El pasado martes 14 de abril partió a la vida eterna un gran mexicano que dejó huella de su ejemplo de vida familiar y política: Ignacio Pichardo Pagaza, nacido en Toluca en 1935, de ciudadanía universal.
Como muchos lectores lo saben me unió con él una amistad desde muy joven. Lo conocí en 1967, tenía apenas 19 años y estudiaba en la UNAM, Ciencias Políticas. Mi amigo Julián Salazar Medina me llevó a conocerlo y nos incluyó en su grupo de ayudantes. Nacho era diputado federal y presidía la Comisión de Hacienda y Cuenta Pública, como se llamaba entonces. Ahí conocí también a José Merino Mañón, ser humano y profesional de las finanzas públicas, a Gabriel Ezeta Moll, abogado y sensible político, y a otros amigos que podría llenar el espacio de esta columna y faltaría. Conocí también a su gran compañera, la distinguida Julieta Pichardo, admirable mujer que supo hacer una gran Familia, luego a sus hijos: Ignacio, buen amigo, con vocación por la política; Julieta, brillante profesionista; y Alfonso, con gusto e inteligencia por la música.

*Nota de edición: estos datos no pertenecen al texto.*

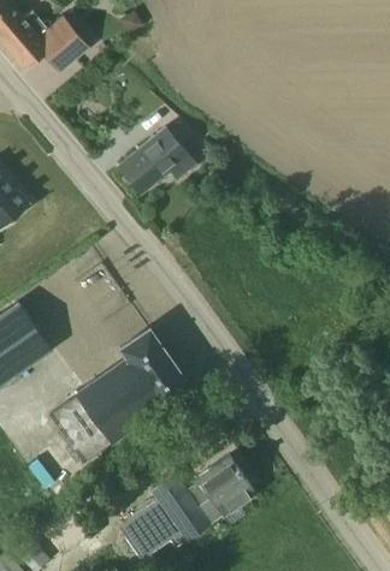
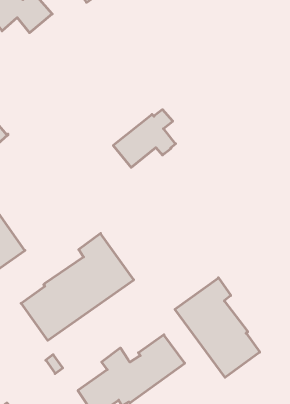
building: [116,121,195,195] -> [113,110,176,167]
building: none -> [175,278,260,377]

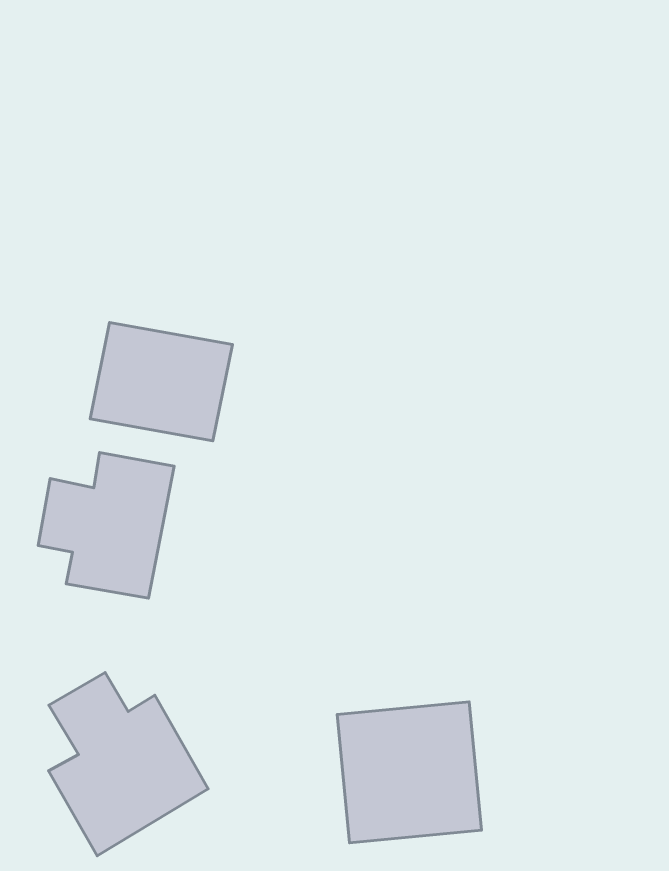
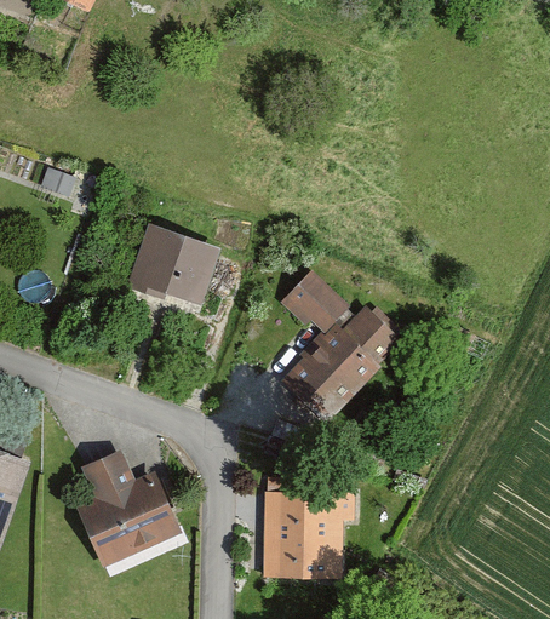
building: none -> [281,270,399,424]
building: [38,453,174,598] -> none

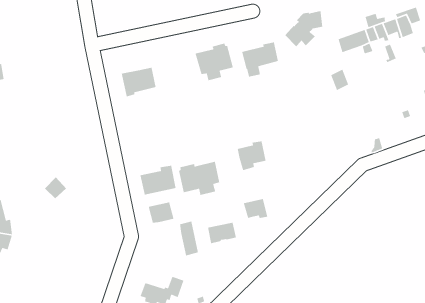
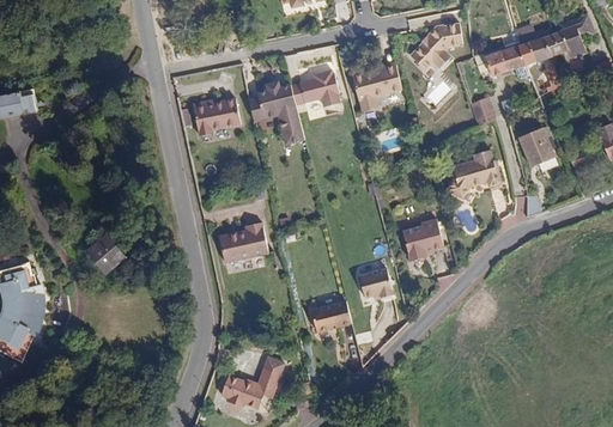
building: none -> [248,83,304,146]
building: none -> [517,123,553,163]
building: none -> [448,151,502,197]
building: [237,140,267,171] -> [402,221,442,262]
building: [178,161,220,196] -> none
building: [148,201,174,224] -> none
building: [179,221,199,256] -> none

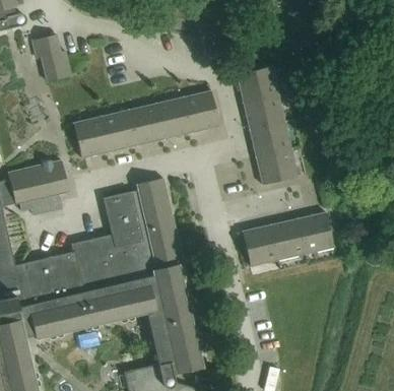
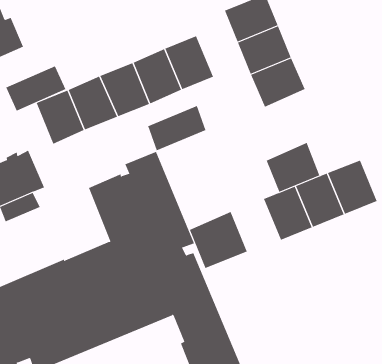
building: none -> [6,65,66,111]
building: none -> [147,105,206,151]
building: [256,148,298,185] -> [266,142,320,193]
building: none -> [189,211,248,269]

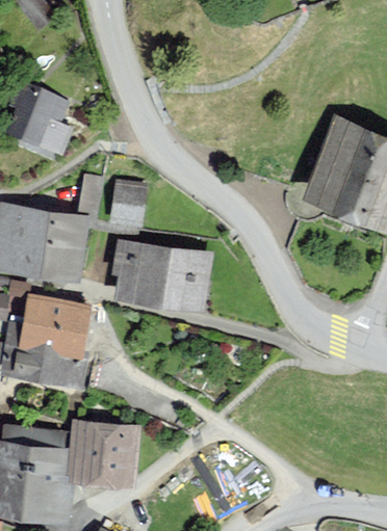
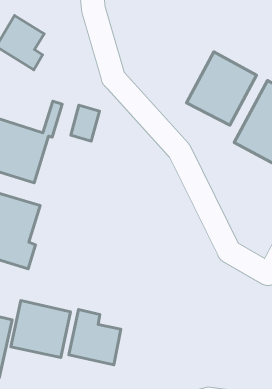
building: none -> [187,52,257,125]
building: [114,238,209,309] -> none
building: none -> [69,310,121,365]

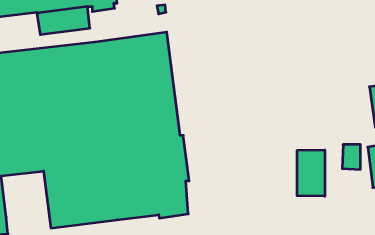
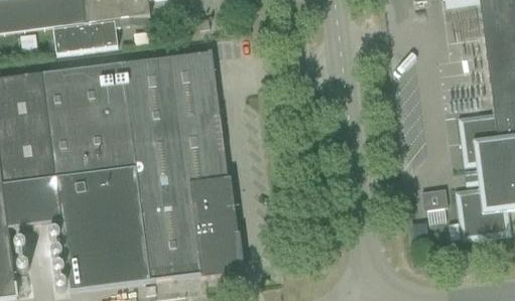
building: [297,150,325,196] -> none

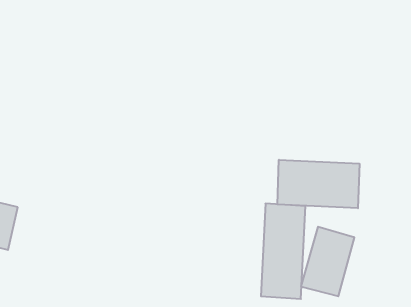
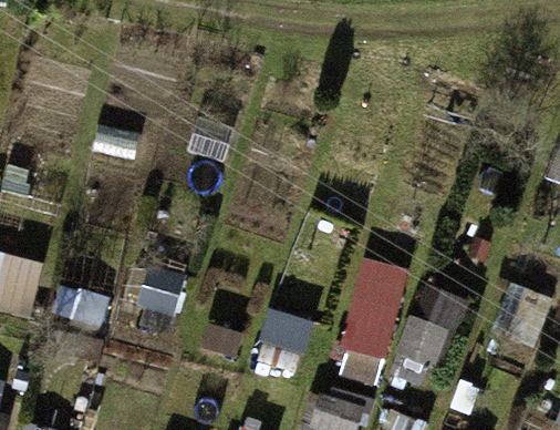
building: [277,160,359,208] -> none

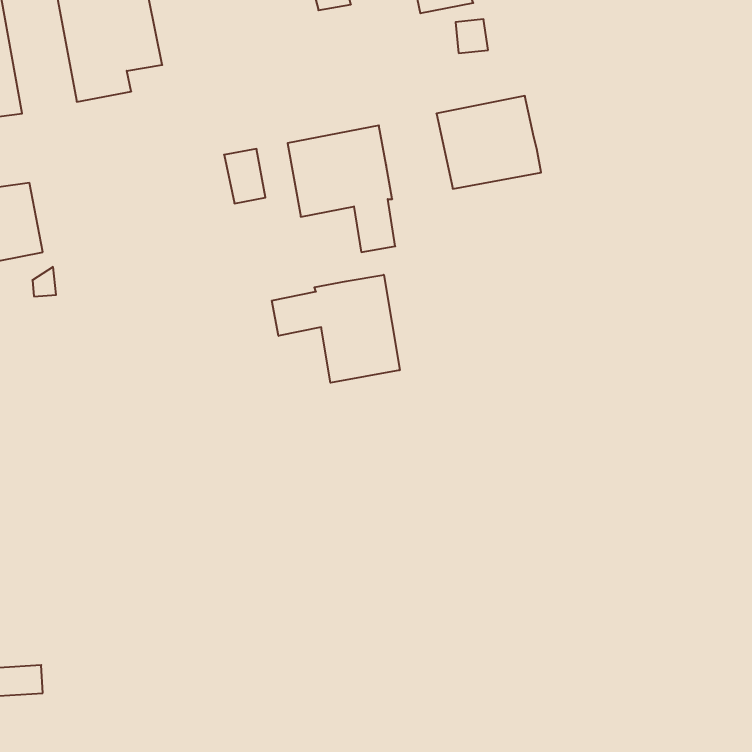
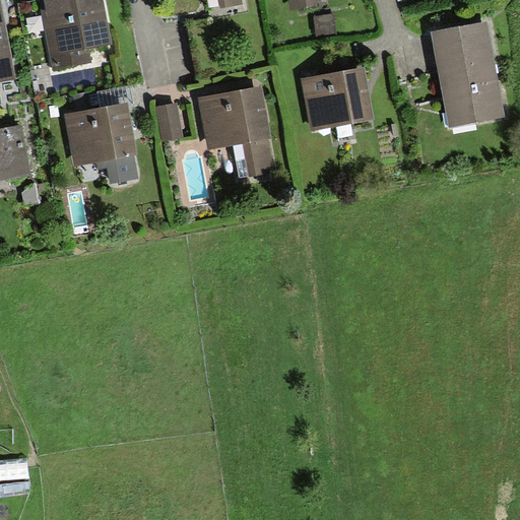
building: none -> [431,21,505,125]
building: none -> [63,103,138,183]
building: [272,275,400,383] -> none

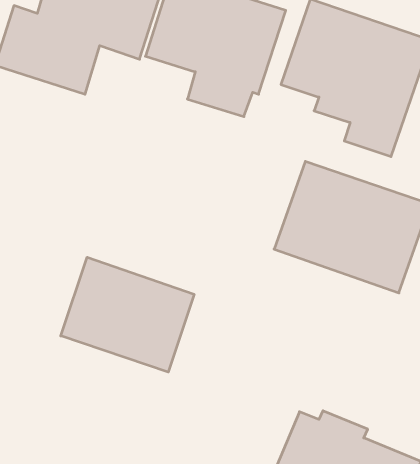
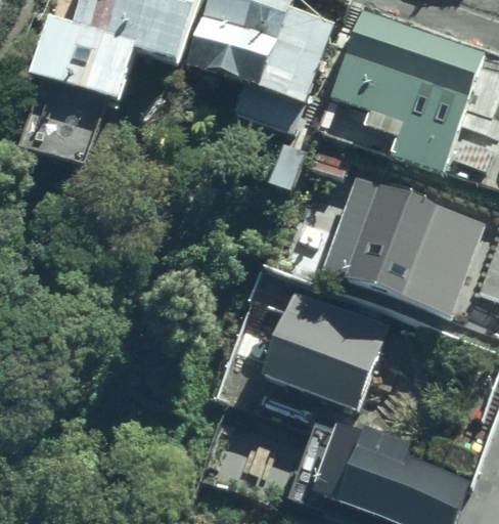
building: [61,257,194,372] -> none
building: none -> [263,288,388,407]

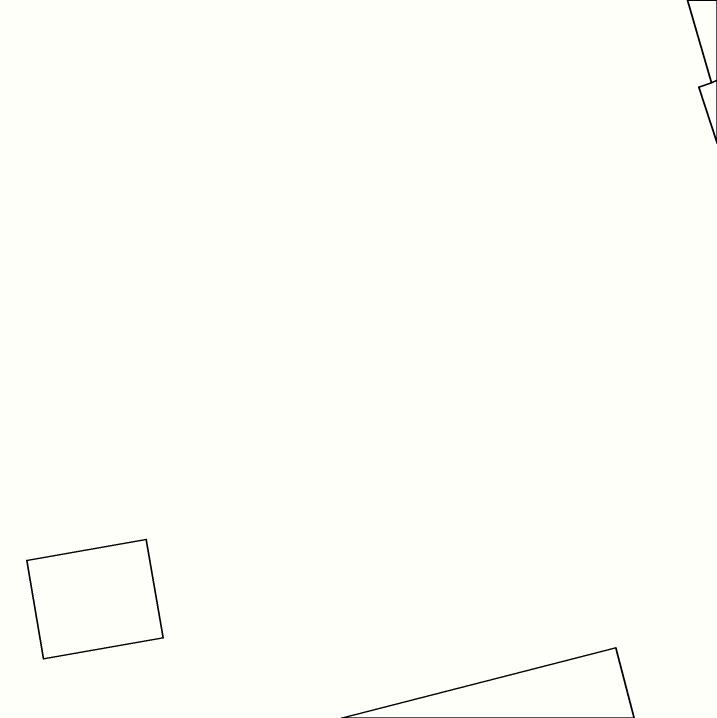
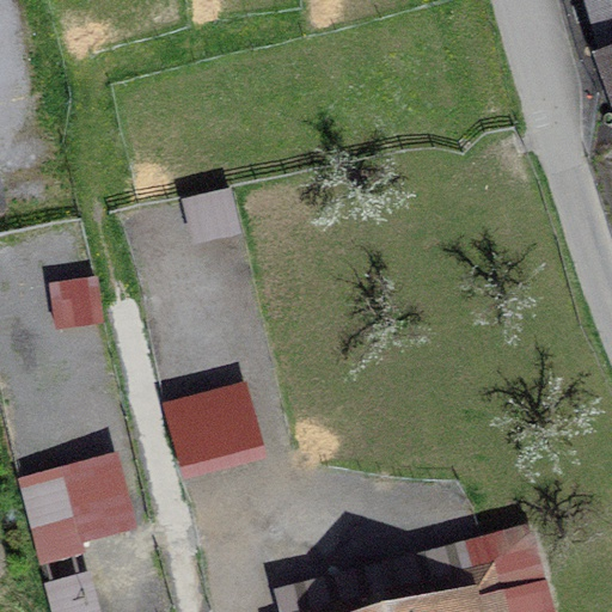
building: none -> [163,381,269,484]

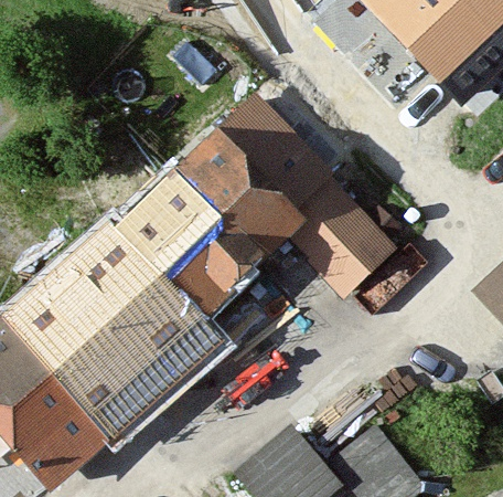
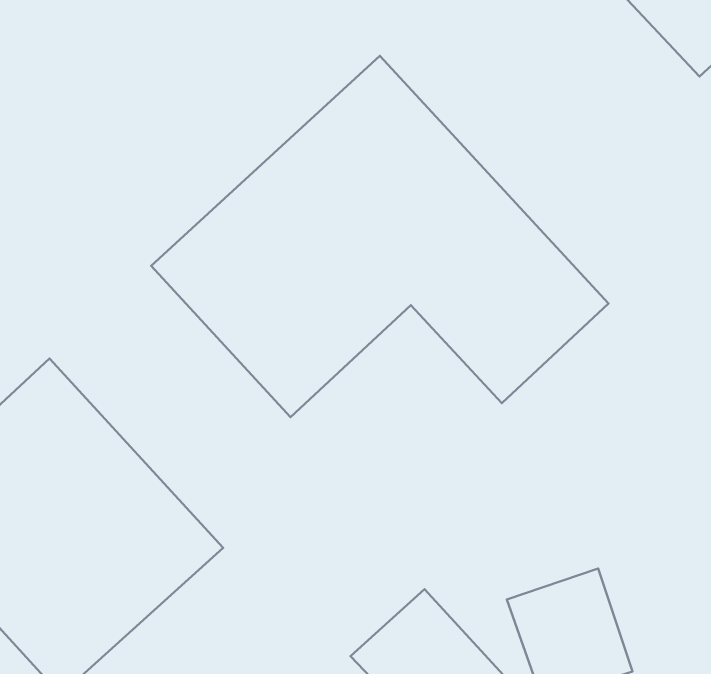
building: [44,223,221,404] -> none

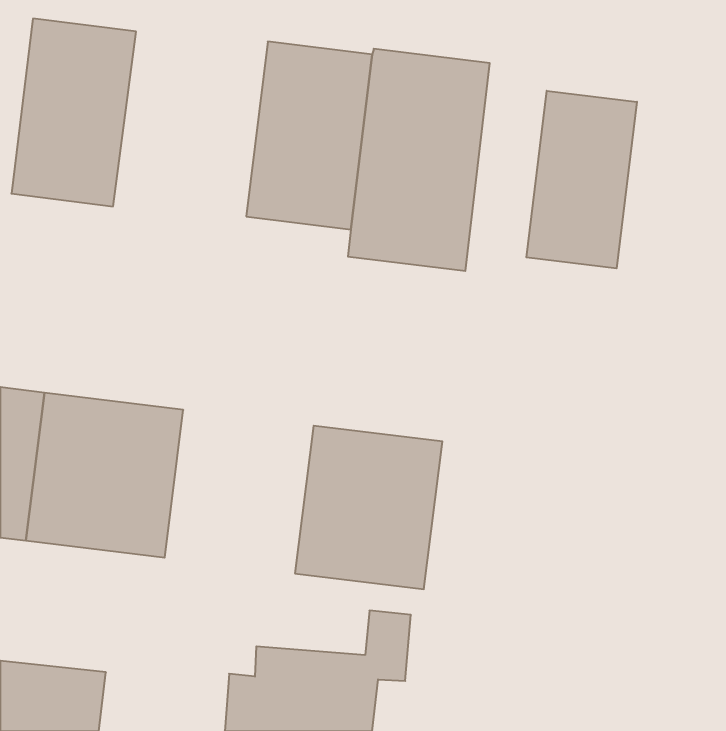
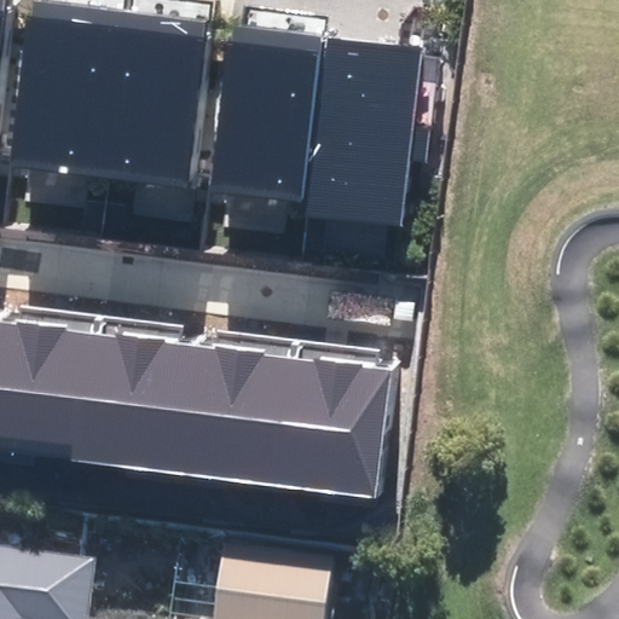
building: none -> [100,27,207,185]
building: [526,91,637,268] -> none
building: none -> [144,346,270,484]

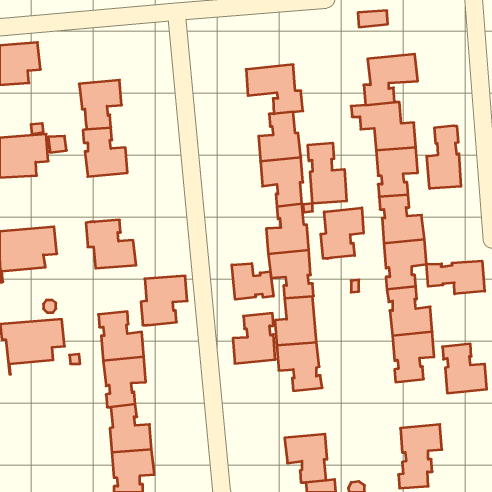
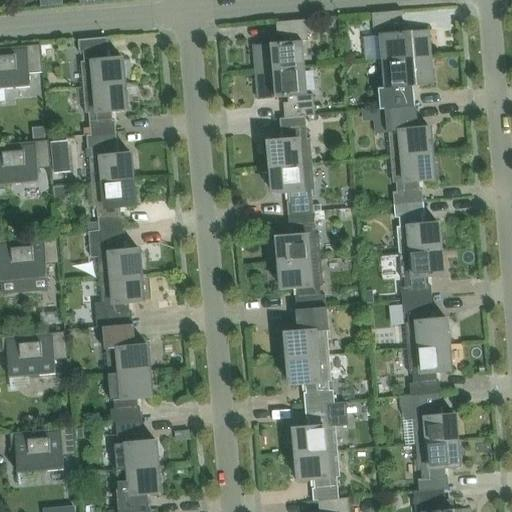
building: none -> [252,19,308,72]
building: none -> [379,29,430,61]
building: none -> [77,37,124,87]
building: [427,126,461,189] -> none
building: [308,143,347,204] -> none
building: none -> [91,179,135,230]
building: [321,208,363,259] -> none
building: [426,261,485,294] -> none
building: [232,263,273,299] -> none
building: [141,276,187,325] -> [95,275,143,326]
building: [233,313,275,363] -> [293,402,337,454]
building: [442,344,487,393] -> [410,393,456,444]
building: none -> [9,426,75,484]

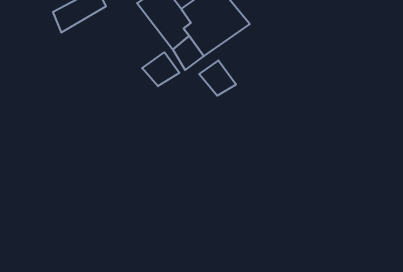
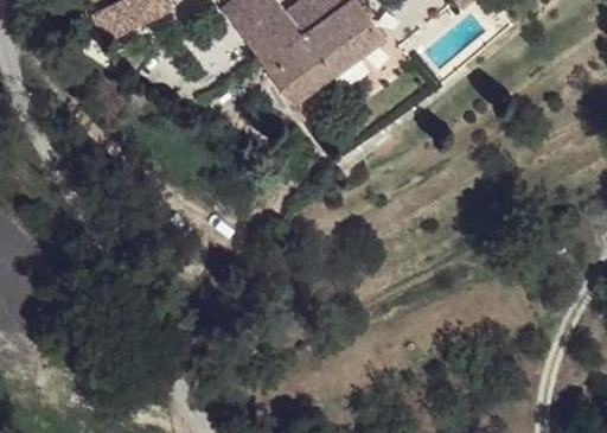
building: [142,52,179,86] -> none
building: [199,60,236,96] -> none

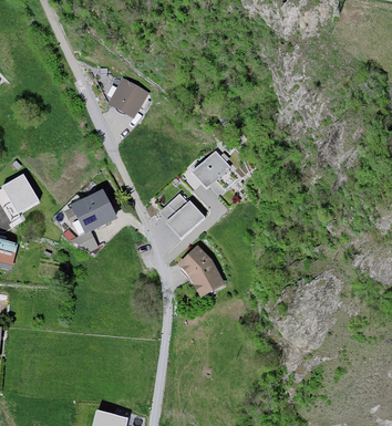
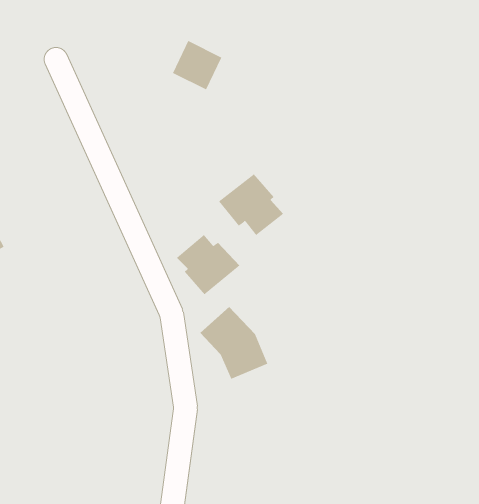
building: [107,83,143,118] -> [172,40,222,90]
building: [70,188,116,232] -> none

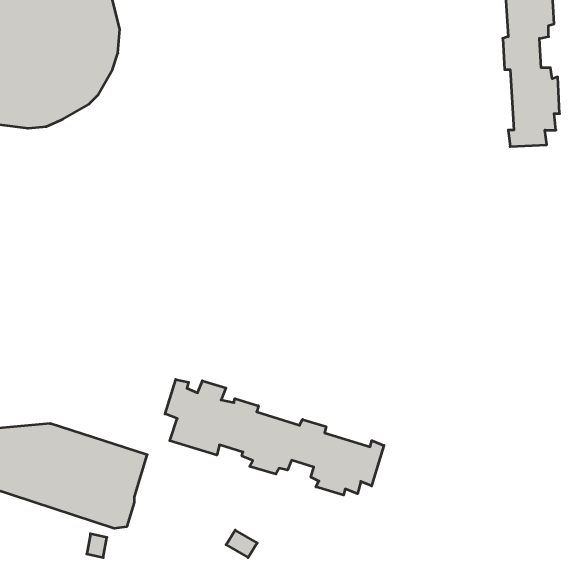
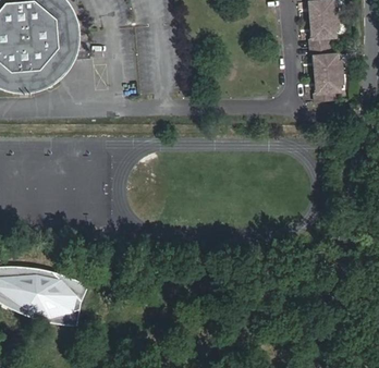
building: [165,379,384,495] -> none

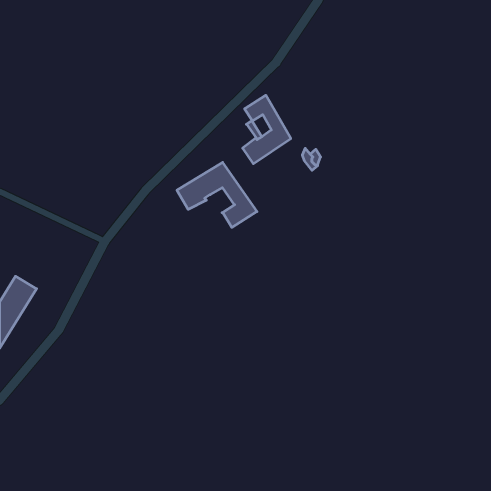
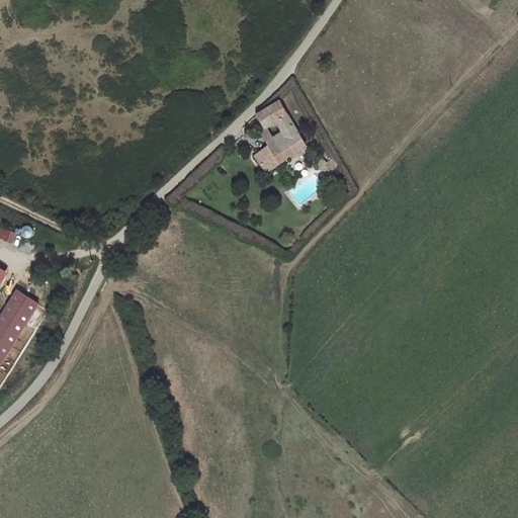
building: [177,162,257,227] -> none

Hay en la vida del mundo, como en la de los seres humanos, días aciagos, como dice la novela de Alfonso Reyes, que nos llenan de consternación, en un duelo que ni espera, ni pretende consuelo alguno. Aunque muchos familiares, amigos, colaboradores y admiradores de Ignacio teníamos afán de acompañarlo en su funeral de despedida, para recoger ese llanto que surge de un dolor compartido, haciendo grande la manifestación de nuestra pena, las medidas restrictivas de nuestras actividades lo impidieron.
Coincidió con esta situación que padece nuestro México querido, por una de esas terribles aflicciones, la pandemia que nos mantiene distantes y encerrados en casa, para prevenir y evitar males mayores, impidiéndonos expresar el sentimiento de ese dolor profundo, inmenso cuando ha muerto un ser humano de la época, cuando deja de existir uno de nuestros seres predilectos, creador de instituciones, formas de hacer política, de ejemplar paso por la administración pública, principalmente del Estado de México, respetabilidad por el servicio público, quien cumplida su obra a cabalidad partió hacia la senda de la vida eterna.
Ofrezco disculpas a nuestros lectores, porque no encontré expresiones satisfactorias que cumplan mi deseo, ni el de quienes le conocimos para elogiar su vida, ni tampoco para explicar el sentimiento de dolor que nos embarga. Estoy convencido que practicar sus enseñanzas, su ejemplo, será el mejor elogio, el más certero del ser humano que nos llenó de vida, con su austera severidad, sus virtudes privadas, su obra escrita en muchos temas, su paso ejemplar por tan diversos cargos públicos, principalmente el de gobernador del Estado de México. Termino recordando su respuesta a una pregunta que algún día le hice: ¿Cuál es la mejor manera de hacer política? De inmediato, sin titubear, seguro, me contestó: el trabajo. Servir a los demás con honestidad y verdad.